There’s some really wonderful epics on here too, all beautifully dotted through the record to compliment its flow. The almost hymn-like ‘Blue Spade’ really spotlights Green’s soulful tones, almost taking on a gospel feel as the lead guitar lines scream and wail beneath him. ‘Dark Night Of The Soul’ starts off in the same manner but quickly shifts gears and becomes a moody and spacey opus, driven by Chris Steele’s slick bass lines and Jordan Hasting’s dynamic and tasteful drum work.

The final track, though, is the real show stopper here. ‘World Stops Turning’ is an eight-minute-long slice of heaven, essentially serving as a masterclass in everything this band is capable of evoking. The sweet subtleties of their softer moments and the beauty in their calmness, their innate ability to turn up the intensity so gradually that it happens with you noticing, the undeniable power of all five members firing on all cylinders to erupt your senses – it’s easily their longest song to date, and it might also be one of their finest moments, closing out one hell of an album.

After your first listen of this record, something should be blatantly clear to you, and it’s this; ‘Otherness’ is the natural next step from where they left off all those years ago.
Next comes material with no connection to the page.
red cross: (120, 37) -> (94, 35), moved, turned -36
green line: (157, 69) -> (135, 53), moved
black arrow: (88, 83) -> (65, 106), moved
It may have taken thirteen years to take this step, but they’ve planted their collective foot exactly where they wanted to and there’s a real confidence and aplomb that radiates from the print it leaves. This looks back fondly to ‘Old Crows / Young Cardinals’ in places and expands their sound into realms that it looked towards in others, and the end result is their most well-rounded and bold work yet.

They experiment with new sounds and textures, but not so much that it takes away from their charm. They dip their toes in other worlds, but not for so long that they lose their way. They’re a little older now – and you can definitely hear that maturity in the songwriting – but have they lost even an inch of their edge? Absolutely not. Alexisonfire are a fine wine and if I had a cellar I would fill it to the rafters with this. One of the most stunning and emotionally charged returns that you’ll ever witness.